[Dataset — start]
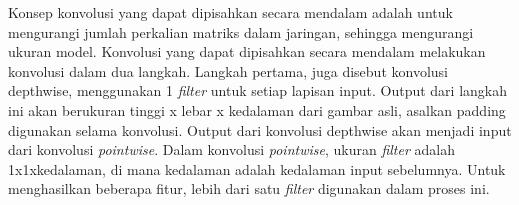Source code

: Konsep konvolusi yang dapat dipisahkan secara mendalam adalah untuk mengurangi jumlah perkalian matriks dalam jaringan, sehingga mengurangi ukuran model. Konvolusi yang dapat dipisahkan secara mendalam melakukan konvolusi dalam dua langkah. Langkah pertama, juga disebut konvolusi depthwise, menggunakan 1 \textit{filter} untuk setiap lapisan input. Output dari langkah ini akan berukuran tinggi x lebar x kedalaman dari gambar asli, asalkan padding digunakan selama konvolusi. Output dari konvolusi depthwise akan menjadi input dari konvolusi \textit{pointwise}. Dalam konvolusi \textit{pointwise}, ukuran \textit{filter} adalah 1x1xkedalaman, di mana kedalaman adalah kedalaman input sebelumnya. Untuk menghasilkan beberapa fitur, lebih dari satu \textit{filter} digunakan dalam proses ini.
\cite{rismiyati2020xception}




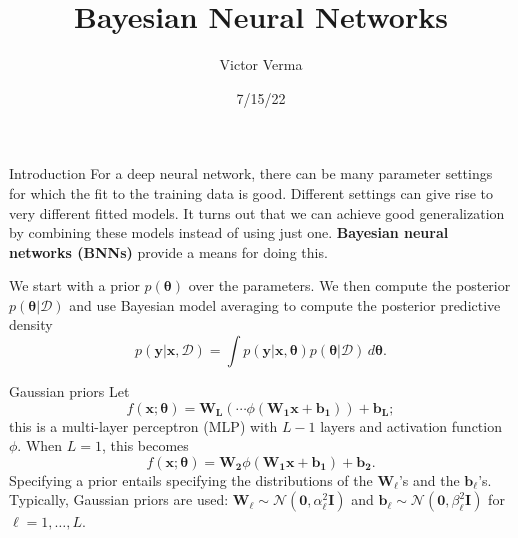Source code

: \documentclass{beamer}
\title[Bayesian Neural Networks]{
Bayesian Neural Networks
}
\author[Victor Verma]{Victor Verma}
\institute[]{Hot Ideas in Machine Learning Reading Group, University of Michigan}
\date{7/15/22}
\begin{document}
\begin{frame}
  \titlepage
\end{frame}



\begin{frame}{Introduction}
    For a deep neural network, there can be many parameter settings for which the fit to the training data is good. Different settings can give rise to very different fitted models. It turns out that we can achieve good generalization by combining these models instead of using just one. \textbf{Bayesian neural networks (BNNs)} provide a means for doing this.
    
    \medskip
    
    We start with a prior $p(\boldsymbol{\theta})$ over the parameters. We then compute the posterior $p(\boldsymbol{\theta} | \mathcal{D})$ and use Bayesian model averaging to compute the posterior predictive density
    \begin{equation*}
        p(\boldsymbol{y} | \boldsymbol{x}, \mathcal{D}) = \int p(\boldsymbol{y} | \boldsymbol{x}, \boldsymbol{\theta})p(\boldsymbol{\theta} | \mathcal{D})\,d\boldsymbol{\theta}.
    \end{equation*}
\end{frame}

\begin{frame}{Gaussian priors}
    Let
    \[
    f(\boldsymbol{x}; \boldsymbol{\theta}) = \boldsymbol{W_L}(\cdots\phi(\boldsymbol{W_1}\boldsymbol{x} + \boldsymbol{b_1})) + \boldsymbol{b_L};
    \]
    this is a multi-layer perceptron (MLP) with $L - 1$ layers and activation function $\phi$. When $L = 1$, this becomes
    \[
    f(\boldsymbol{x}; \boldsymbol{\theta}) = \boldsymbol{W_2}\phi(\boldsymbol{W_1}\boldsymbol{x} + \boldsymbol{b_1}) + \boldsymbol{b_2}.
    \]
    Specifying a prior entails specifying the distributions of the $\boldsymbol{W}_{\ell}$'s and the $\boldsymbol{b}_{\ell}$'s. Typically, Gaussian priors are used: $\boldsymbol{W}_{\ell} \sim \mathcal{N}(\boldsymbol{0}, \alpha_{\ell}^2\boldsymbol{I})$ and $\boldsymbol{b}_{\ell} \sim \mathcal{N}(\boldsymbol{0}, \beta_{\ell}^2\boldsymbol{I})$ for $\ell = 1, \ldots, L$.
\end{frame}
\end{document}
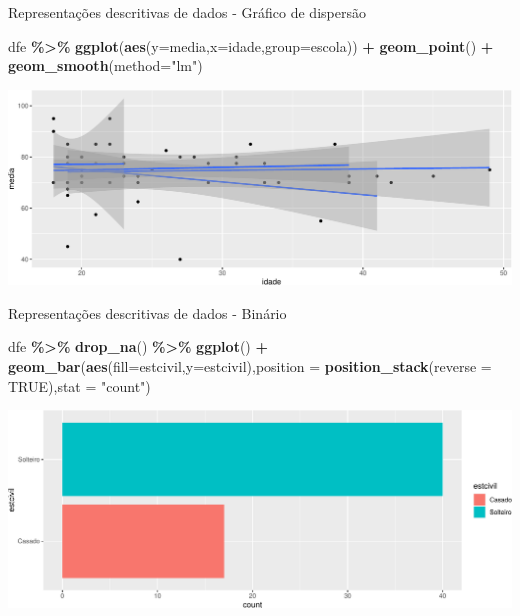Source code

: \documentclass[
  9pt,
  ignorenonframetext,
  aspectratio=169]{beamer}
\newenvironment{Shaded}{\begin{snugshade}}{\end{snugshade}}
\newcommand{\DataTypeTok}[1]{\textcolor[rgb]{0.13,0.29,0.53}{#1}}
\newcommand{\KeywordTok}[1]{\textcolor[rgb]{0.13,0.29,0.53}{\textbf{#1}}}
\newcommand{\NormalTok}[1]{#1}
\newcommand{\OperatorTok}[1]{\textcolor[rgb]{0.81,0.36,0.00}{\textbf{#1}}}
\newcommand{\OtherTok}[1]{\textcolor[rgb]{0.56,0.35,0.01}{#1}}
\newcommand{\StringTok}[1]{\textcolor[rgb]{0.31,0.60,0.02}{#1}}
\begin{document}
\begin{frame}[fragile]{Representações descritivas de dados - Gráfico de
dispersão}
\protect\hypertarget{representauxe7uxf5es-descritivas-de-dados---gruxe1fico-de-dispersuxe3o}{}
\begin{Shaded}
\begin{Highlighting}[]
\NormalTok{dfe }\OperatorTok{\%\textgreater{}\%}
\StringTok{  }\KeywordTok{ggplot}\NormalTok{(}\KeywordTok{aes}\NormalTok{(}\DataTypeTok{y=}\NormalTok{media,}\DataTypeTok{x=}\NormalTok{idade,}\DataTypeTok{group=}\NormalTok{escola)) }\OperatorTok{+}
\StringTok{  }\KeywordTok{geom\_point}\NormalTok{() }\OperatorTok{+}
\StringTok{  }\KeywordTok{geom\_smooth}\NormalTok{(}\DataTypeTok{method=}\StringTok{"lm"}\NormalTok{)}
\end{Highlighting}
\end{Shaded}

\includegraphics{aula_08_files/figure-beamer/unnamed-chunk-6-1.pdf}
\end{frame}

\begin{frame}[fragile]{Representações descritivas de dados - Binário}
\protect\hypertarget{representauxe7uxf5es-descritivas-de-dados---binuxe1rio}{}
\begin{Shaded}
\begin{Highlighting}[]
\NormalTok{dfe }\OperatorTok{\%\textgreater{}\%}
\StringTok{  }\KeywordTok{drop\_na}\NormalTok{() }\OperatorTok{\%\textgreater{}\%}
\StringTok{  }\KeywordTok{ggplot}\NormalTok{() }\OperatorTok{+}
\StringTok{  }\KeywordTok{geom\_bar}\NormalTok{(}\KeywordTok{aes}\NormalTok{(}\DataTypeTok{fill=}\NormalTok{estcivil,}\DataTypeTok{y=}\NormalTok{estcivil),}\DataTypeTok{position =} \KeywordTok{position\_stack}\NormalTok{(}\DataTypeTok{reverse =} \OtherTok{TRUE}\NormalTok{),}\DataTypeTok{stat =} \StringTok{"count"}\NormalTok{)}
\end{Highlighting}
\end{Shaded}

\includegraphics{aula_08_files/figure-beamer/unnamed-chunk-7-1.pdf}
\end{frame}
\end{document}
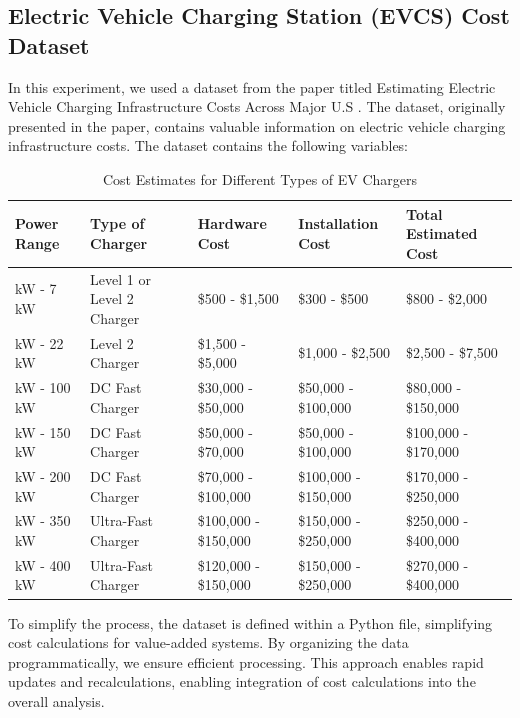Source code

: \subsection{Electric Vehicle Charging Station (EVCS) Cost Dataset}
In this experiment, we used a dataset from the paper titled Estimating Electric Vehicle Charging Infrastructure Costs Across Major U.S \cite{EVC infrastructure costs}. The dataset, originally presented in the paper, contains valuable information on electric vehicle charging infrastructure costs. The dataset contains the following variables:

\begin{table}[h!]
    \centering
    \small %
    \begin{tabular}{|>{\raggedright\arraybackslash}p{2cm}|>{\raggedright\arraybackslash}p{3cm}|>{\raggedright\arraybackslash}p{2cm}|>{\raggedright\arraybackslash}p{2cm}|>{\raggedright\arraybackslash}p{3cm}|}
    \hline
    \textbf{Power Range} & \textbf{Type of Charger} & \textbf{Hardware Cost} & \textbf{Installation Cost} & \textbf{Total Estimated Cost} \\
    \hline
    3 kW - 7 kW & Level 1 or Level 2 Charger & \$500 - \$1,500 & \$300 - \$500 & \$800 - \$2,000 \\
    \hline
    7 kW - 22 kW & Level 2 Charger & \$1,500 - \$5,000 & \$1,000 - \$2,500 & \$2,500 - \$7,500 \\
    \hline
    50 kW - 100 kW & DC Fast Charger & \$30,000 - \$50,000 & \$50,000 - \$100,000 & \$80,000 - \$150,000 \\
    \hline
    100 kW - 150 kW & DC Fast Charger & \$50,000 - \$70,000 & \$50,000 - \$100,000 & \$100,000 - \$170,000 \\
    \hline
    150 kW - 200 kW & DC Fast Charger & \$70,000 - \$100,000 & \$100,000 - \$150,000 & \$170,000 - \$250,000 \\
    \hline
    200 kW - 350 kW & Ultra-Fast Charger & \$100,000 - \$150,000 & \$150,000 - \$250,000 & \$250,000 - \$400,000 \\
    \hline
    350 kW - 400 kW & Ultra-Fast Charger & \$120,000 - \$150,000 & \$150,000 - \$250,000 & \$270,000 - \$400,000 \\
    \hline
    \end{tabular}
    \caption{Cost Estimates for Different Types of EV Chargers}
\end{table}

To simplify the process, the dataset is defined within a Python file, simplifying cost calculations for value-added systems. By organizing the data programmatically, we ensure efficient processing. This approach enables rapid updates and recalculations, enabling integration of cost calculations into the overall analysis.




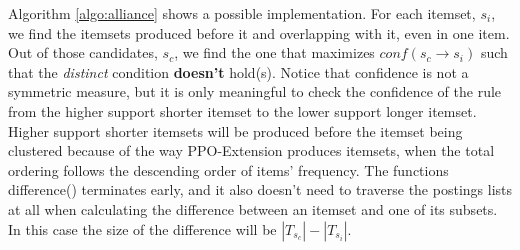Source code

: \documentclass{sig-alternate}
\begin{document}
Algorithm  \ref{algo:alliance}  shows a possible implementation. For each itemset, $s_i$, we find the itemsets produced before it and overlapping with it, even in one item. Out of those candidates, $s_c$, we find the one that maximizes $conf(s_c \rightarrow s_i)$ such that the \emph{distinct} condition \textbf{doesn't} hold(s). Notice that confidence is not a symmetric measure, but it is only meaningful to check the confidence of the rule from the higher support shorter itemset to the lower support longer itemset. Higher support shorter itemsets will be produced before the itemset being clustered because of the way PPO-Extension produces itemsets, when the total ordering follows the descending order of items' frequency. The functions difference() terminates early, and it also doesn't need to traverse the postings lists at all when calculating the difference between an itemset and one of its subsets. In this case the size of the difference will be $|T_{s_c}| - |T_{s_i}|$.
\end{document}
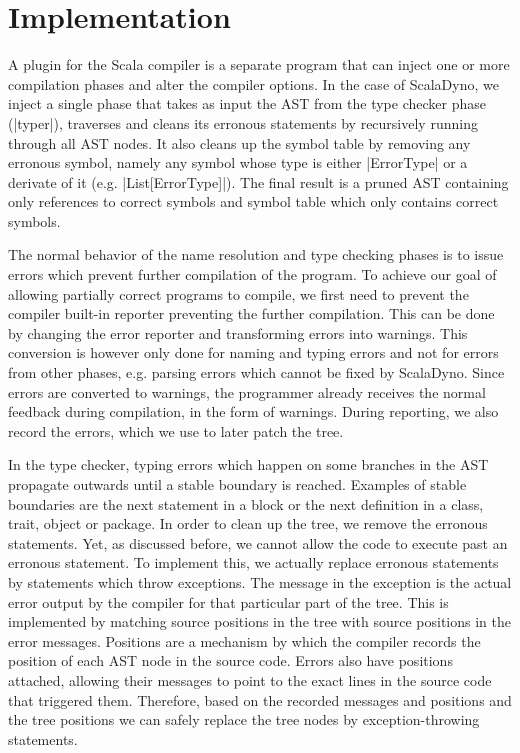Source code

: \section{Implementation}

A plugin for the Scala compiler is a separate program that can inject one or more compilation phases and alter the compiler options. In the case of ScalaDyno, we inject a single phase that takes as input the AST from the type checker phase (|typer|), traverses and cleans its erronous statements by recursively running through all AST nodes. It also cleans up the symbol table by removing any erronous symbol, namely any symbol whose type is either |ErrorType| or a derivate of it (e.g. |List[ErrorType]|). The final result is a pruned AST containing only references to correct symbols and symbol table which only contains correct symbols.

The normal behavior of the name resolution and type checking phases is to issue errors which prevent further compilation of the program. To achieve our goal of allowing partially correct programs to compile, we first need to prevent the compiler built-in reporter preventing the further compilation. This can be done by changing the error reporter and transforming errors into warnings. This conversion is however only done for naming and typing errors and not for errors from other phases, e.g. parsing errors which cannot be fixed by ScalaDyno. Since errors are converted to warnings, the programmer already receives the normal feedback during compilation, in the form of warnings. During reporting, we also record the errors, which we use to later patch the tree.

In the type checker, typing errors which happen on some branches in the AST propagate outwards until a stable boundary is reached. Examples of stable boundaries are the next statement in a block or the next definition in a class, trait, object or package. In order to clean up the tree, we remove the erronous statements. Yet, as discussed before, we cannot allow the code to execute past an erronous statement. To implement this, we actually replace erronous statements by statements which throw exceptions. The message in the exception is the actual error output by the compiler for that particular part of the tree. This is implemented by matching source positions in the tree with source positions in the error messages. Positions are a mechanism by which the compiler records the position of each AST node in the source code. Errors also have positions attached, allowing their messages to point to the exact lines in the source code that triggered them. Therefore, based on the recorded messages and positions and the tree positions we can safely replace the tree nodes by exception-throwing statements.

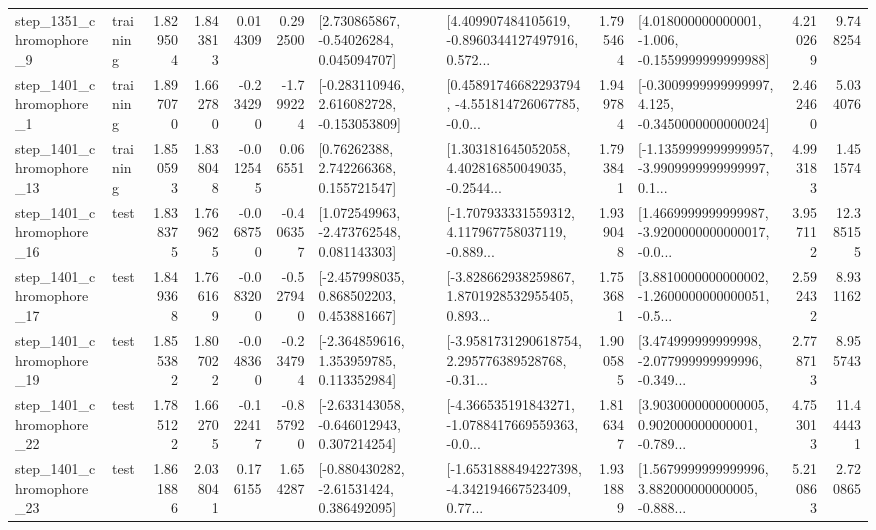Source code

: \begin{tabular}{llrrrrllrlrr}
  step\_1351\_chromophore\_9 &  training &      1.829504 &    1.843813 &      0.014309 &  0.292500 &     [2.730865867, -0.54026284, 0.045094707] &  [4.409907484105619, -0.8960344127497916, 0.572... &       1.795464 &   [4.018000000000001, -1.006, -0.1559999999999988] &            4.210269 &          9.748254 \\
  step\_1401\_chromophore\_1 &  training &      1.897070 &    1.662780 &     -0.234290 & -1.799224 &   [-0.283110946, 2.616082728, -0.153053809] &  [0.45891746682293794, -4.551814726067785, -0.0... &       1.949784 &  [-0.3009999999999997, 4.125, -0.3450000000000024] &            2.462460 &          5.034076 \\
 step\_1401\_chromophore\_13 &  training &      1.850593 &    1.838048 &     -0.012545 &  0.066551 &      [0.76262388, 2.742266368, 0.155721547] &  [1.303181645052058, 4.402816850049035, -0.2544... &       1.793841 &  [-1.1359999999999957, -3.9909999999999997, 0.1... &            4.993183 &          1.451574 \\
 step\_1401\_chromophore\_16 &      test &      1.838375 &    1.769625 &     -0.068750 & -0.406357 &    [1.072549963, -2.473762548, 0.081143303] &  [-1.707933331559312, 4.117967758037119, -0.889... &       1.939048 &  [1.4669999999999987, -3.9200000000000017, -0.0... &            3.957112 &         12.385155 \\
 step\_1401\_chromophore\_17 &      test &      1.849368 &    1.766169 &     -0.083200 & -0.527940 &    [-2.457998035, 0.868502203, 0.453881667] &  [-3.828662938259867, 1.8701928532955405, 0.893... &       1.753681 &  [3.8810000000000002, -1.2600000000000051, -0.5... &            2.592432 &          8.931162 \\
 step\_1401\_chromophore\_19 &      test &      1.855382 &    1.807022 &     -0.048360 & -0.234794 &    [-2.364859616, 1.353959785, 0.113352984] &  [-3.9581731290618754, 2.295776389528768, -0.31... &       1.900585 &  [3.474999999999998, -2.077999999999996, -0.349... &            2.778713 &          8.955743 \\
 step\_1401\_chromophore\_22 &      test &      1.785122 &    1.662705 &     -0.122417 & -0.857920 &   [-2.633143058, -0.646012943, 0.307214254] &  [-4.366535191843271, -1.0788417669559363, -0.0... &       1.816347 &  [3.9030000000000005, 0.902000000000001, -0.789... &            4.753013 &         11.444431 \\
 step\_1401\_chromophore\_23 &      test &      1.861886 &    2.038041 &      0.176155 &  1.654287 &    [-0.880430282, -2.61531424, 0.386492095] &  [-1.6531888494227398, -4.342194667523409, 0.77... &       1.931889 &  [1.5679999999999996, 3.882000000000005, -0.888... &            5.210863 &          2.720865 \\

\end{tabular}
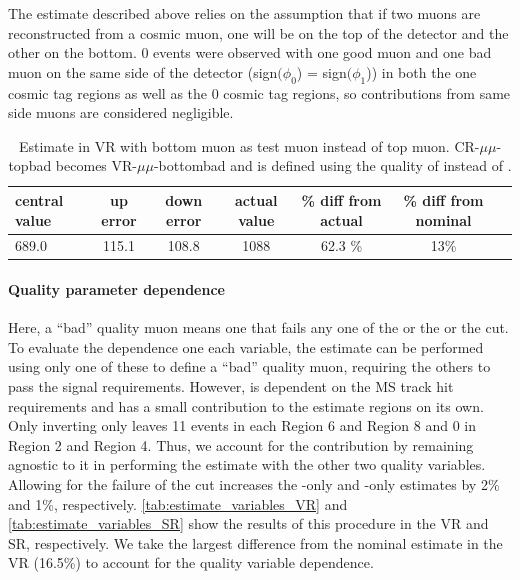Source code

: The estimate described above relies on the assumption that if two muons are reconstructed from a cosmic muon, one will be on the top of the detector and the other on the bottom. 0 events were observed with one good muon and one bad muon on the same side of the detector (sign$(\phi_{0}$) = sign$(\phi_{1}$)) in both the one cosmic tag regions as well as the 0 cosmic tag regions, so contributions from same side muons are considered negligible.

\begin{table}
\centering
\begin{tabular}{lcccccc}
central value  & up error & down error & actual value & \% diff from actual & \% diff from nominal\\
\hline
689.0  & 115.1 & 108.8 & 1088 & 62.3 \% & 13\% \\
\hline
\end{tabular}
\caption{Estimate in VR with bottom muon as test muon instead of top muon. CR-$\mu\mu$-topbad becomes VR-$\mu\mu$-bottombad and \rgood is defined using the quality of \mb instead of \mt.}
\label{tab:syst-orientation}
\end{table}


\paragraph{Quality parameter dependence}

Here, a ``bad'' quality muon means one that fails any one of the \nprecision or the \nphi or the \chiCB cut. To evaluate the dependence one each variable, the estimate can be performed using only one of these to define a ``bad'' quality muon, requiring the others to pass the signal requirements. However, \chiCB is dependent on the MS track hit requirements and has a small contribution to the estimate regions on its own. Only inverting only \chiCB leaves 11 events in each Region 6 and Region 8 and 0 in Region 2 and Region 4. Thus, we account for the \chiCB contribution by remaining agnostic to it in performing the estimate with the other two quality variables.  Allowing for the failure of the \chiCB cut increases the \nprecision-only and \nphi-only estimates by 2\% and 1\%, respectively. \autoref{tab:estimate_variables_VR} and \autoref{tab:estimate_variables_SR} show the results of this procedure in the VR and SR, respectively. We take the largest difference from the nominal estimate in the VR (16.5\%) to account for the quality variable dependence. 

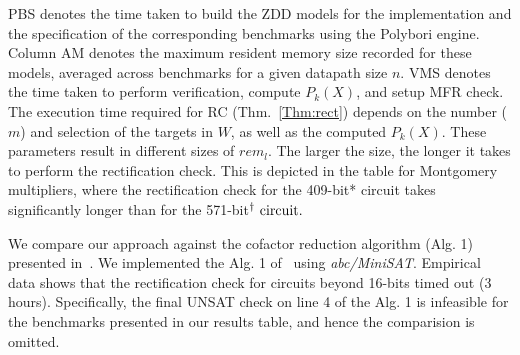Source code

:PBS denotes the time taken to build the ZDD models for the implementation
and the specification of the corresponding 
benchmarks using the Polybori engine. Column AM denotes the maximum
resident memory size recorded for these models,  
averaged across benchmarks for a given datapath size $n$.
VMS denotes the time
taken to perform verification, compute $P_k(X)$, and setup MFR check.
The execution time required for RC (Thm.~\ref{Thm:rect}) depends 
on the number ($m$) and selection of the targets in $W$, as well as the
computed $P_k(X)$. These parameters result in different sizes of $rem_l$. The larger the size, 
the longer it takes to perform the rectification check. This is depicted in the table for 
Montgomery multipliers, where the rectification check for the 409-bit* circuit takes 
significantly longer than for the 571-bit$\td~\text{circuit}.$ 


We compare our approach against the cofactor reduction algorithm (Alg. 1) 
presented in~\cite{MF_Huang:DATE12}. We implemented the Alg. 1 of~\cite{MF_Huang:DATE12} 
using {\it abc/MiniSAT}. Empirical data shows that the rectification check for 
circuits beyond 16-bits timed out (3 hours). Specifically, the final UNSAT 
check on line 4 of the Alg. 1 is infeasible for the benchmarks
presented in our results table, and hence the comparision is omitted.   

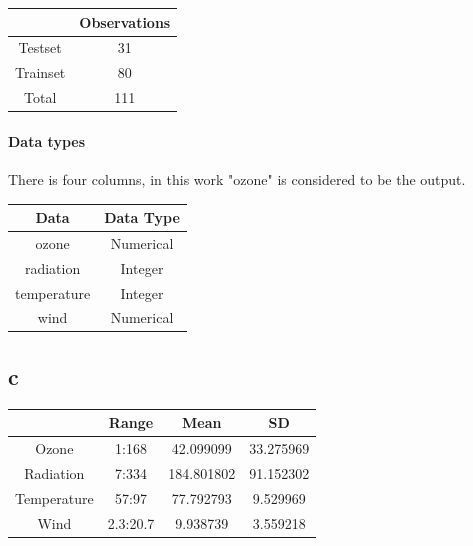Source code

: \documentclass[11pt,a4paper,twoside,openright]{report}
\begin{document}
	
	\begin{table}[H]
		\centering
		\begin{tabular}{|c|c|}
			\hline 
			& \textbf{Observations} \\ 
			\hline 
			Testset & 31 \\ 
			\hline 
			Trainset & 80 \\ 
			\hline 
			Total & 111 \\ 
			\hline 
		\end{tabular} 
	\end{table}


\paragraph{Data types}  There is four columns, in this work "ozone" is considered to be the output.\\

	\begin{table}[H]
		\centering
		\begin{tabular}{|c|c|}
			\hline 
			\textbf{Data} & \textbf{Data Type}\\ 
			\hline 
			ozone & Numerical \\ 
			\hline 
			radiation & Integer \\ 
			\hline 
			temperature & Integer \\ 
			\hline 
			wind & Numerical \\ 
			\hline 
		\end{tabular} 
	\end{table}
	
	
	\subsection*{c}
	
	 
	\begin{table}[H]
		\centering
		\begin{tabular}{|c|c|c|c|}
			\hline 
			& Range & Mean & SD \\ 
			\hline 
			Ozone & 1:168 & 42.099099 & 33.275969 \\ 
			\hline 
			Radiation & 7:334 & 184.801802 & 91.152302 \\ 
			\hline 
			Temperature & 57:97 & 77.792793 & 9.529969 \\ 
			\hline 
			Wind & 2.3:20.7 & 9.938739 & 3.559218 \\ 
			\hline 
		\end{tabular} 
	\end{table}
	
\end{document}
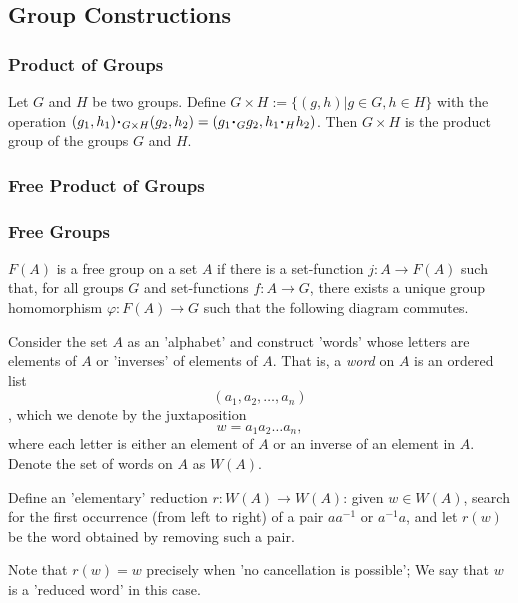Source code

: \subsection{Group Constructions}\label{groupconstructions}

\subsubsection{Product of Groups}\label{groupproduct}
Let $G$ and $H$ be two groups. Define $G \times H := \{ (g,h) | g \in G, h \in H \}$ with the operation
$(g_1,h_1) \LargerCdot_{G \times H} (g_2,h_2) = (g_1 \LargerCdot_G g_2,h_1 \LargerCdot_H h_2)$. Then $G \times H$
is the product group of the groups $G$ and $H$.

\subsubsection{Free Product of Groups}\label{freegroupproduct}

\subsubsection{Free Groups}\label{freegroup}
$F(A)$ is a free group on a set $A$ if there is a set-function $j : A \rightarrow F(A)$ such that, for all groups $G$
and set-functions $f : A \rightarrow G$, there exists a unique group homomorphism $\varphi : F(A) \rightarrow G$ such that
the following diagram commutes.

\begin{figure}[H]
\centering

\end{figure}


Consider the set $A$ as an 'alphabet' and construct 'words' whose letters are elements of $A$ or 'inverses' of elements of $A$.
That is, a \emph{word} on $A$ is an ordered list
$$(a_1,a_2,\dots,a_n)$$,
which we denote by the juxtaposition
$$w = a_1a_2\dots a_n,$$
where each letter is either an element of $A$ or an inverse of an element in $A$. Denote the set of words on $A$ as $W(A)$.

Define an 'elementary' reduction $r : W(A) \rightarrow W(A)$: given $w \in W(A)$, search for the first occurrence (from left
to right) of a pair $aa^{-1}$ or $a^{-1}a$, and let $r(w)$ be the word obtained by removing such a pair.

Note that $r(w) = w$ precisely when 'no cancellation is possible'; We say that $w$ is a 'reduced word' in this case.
[Dataset — finish]
For every line of the records with the string "paragraph", add one to a tally; give the final tally alone.

2